In a media feeding frenzy such as the phone-hacking affair, instant reaction overrules reflection. Just when you think you can read no more, along comes a piece so detached and so sharp that it feels like a cool drink.
This is such a piece, written by a writer who mostly works as a film critic: Anthony Lane of the New Yorker. He skillfully shows that the roots of the corruption in tabloid newsrooms are long and deep; competition and economic pressure have made things worse, but are not the only cause. Lane also places phone-hacking in the wider frame of British media and culture, deftly suggesting that some current media analysis smells faintly of hypocrisy. Of all the descriptions of this affair and the attempts to understand its significance, this one deserves to last.
Among both journalists and politicians, self-criticism is in short supply in these days. Which is what makes this article by Jonathan Powell so notable. Powell worked at Tony Blair’s side for more than a decade and was in an excellent position to see the ex-Prime Minister’s dealings with the media tycoons in general and with Rupert Murdoch in particular. Powell could easily have written a piece without directing any fire at himself or his boss. But he passed up that easy option. And whether or not one might agree with his prescriptions, his diagnosis is accurate: “The root cause of the problem is press unaccountability.”

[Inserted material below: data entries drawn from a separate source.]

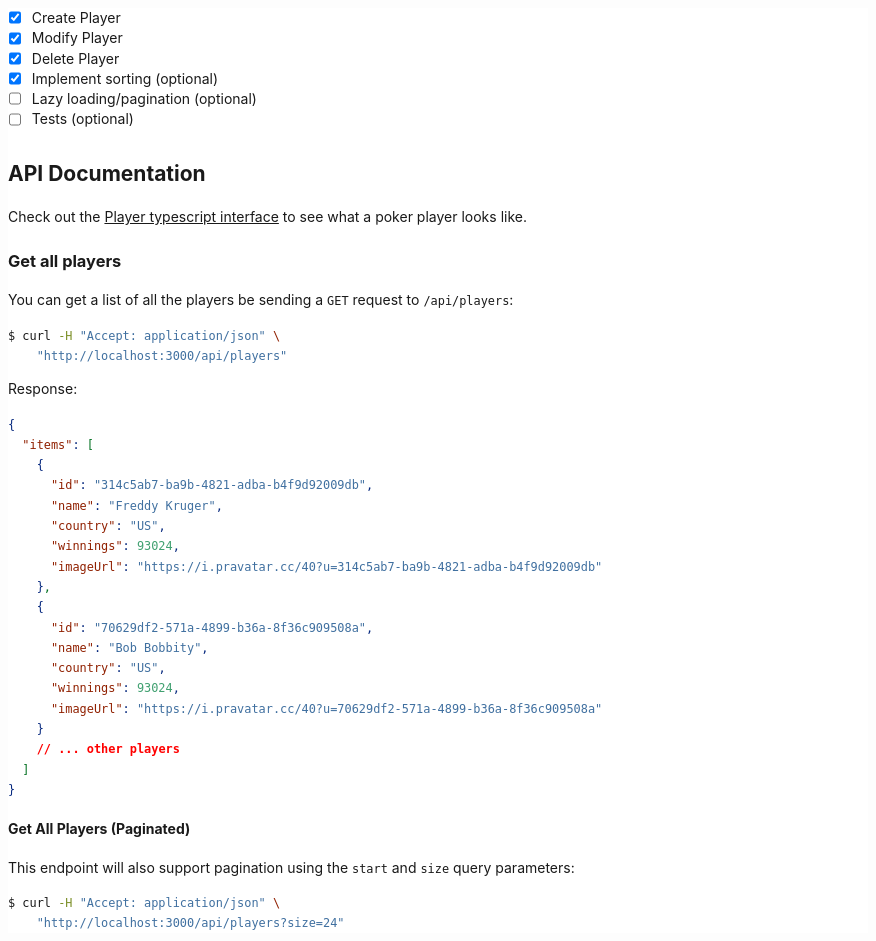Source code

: - [x] Create Player
- [x] Modify Player
- [x] Delete Player
- [x] Implement sorting (optional)
- [ ] Lazy loading/pagination (optional)
- [ ] Tests (optional)

## API Documentation

Check out the [Player typescript interface](./src/appTypes/players.ts) to see
what a poker player looks like.

### Get all players

You can get a list of all the players be sending a `GET` request to
`/api/players`:

```sh
$ curl -H "Accept: application/json" \
    "http://localhost:3000/api/players"
```

Response:

```json
{
  "items": [
    {
      "id": "314c5ab7-ba9b-4821-adba-b4f9d92009db",
      "name": "Freddy Kruger",
      "country": "US",
      "winnings": 93024,
      "imageUrl": "https://i.pravatar.cc/40?u=314c5ab7-ba9b-4821-adba-b4f9d92009db"
    },
    {
      "id": "70629df2-571a-4899-b36a-8f36c909508a",
      "name": "Bob Bobbity",
      "country": "US",
      "winnings": 93024,
      "imageUrl": "https://i.pravatar.cc/40?u=70629df2-571a-4899-b36a-8f36c909508a"
    }
    // ... other players
  ]
}
```

#### Get All Players (Paginated)

This endpoint will also support pagination using the `start` and `size` query
parameters:

```sh
$ curl -H "Accept: application/json" \
    "http://localhost:3000/api/players?size=24"
```
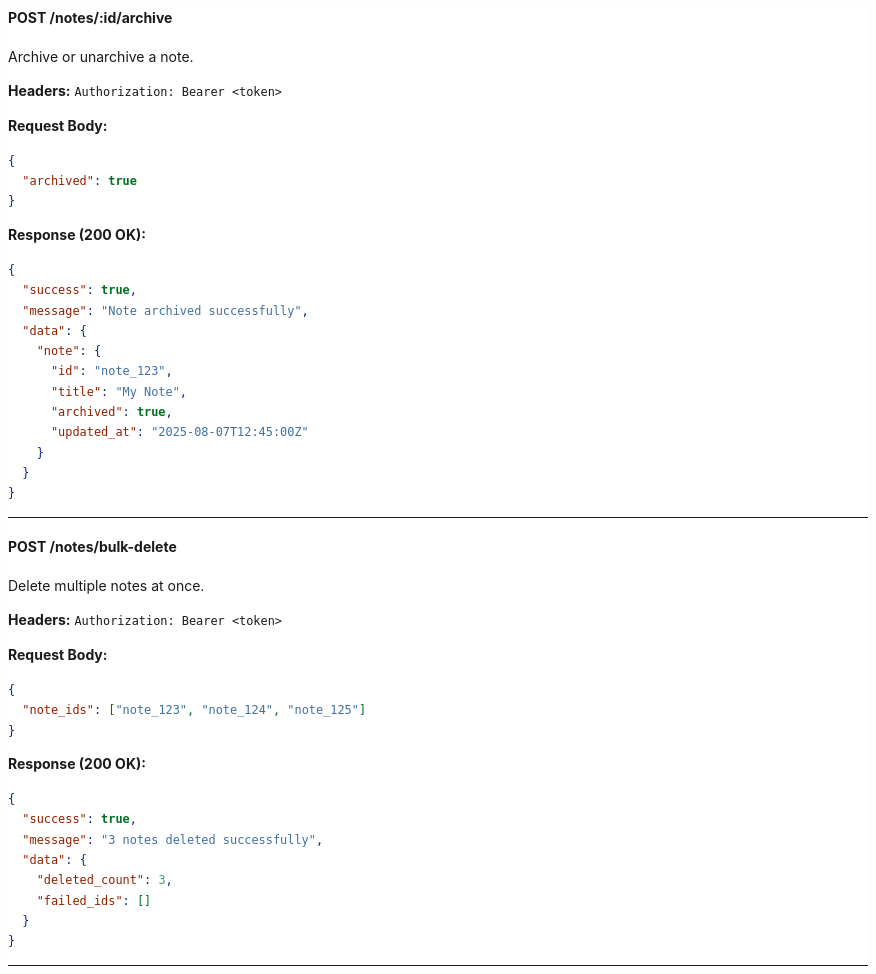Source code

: 
#### POST /notes/:id/archive
Archive or unarchive a note.

**Headers:** `Authorization: Bearer <token>`

**Request Body:**
```json
{
  "archived": true
}
```

**Response (200 OK):**
```json
{
  "success": true,
  "message": "Note archived successfully",
  "data": {
    "note": {
      "id": "note_123",
      "title": "My Note",
      "archived": true,
      "updated_at": "2025-08-07T12:45:00Z"
    }
  }
}
```

---

#### POST /notes/bulk-delete
Delete multiple notes at once.

**Headers:** `Authorization: Bearer <token>`

**Request Body:**
```json
{
  "note_ids": ["note_123", "note_124", "note_125"]
}
```

**Response (200 OK):**
```json
{
  "success": true,
  "message": "3 notes deleted successfully",
  "data": {
    "deleted_count": 3,
    "failed_ids": []
  }
}
```

---
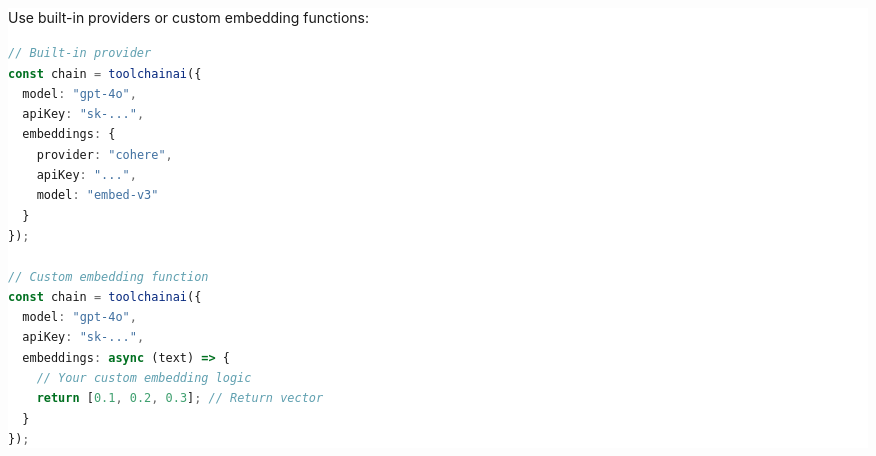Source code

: Use built-in providers or custom embedding functions:

```ts
// Built-in provider
const chain = toolchainai({
  model: "gpt-4o",
  apiKey: "sk-...",
  embeddings: {
    provider: "cohere",
    apiKey: "...",
    model: "embed-v3"
  }
});

// Custom embedding function
const chain = toolchainai({
  model: "gpt-4o", 
  apiKey: "sk-...",
  embeddings: async (text) => {
    // Your custom embedding logic
    return [0.1, 0.2, 0.3]; // Return vector
  }
});
```

  [key: string]: ConnectionType;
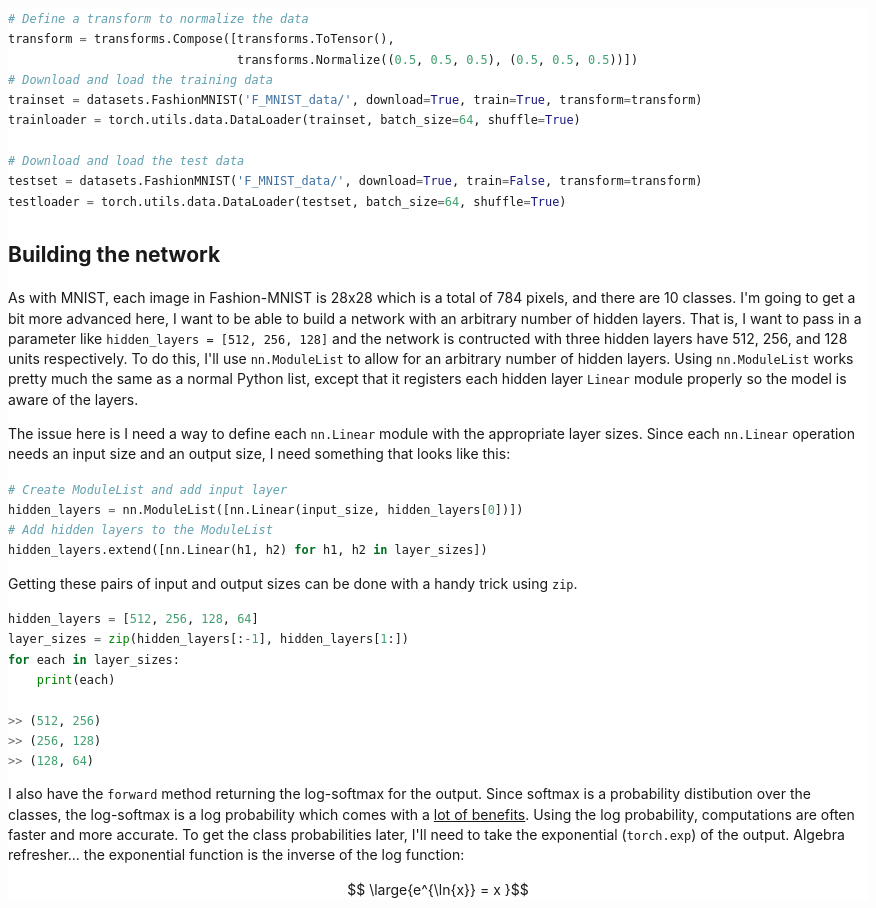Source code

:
 ```python
# Define a transform to normalize the data
transform = transforms.Compose([transforms.ToTensor(),
                                transforms.Normalize((0.5, 0.5, 0.5), (0.5, 0.5, 0.5))])
# Download and load the training data
trainset = datasets.FashionMNIST('F_MNIST_data/', download=True, train=True, transform=transform)
trainloader = torch.utils.data.DataLoader(trainset, batch_size=64, shuffle=True)

# Download and load the test data
testset = datasets.FashionMNIST('F_MNIST_data/', download=True, train=False, transform=transform)
testloader = torch.utils.data.DataLoader(testset, batch_size=64, shuffle=True)
```

## Building the network

As with MNIST, each image in Fashion-MNIST is 28x28 which is a total of 784 pixels, and there are 10 classes. I'm going to get a bit more advanced here, I want to be able to build a network with an arbitrary number of hidden layers. That is, I want to pass in a parameter like `hidden_layers = [512, 256, 128]` and the network is contructed with three hidden layers have 512, 256, and 128 units respectively. To do this, I'll use `nn.ModuleList` to allow for an arbitrary number of hidden layers. Using `nn.ModuleList` works pretty much the same as a normal Python list, except that it registers each hidden layer `Linear` module properly so the model is aware of the layers.

The issue here is I need a way to define each `nn.Linear` module with the appropriate layer sizes. Since each `nn.Linear` operation needs an input size and an output size, I need something that looks like this:

```python
# Create ModuleList and add input layer
hidden_layers = nn.ModuleList([nn.Linear(input_size, hidden_layers[0])])
# Add hidden layers to the ModuleList
hidden_layers.extend([nn.Linear(h1, h2) for h1, h2 in layer_sizes])
```

Getting these pairs of input and output sizes can be done with a handy trick using `zip`.

```python
hidden_layers = [512, 256, 128, 64]
layer_sizes = zip(hidden_layers[:-1], hidden_layers[1:])
for each in layer_sizes:
    print(each)

>> (512, 256)
>> (256, 128)
>> (128, 64)
```

I also have the `forward` method returning the log-softmax for the output. Since softmax is a probability distibution over the classes, the log-softmax is a log probability which comes with a [lot of benefits](https://en.wikipedia.org/wiki/Log_probability). Using the log probability, computations are often faster and more accurate. To get the class probabilities later, I'll need to take the exponential (`torch.exp`) of the output. Algebra refresher... the exponential function is the inverse of the log function:

$$ \large{e^{\ln{x}} = x }$$


[Solution]: udacityDRL/deep-reinforcement-learning/dqn/solution	"formal solution and also my attempt"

Lastly, a short extract from the diaries (second volume) of Chris Mullin, the pungently observant journalist and retired Labour MP. I remembered it when watching a committee of MPs questioning the Murdochs, pere et fils. The date of the entry is 20th April 2009 but it looks back to the summer of 2007 when Gordon Brown was reaching the end of his long campaign to succeed to succeed Tony Blair as Prime Minister. (John Reid was a senior Labour minister occasionally spoken of a possible party leader; “The Man” is Blair). The anecdote needs no embroidery or comment:
“Lunch in the cafeteria, where I was regaled by John Reid with an account of how, as his star rose in the run-up to The Man’s retirement, unpleasant stories about him began to appear in the (Daily) Mail and the Sun. Then came a call from Rebekah Wade (the then Sun editor) ostensibly about other matters, who started quizzing him about the coming leadership election, at one point blurting out, “Why don’t you withdraw then?” At this stage John hadn’t declared any intention to run against Gordon and, in the event, he didn’t. The implication is clear. The smears would stop, if he let Gordon have a free run.”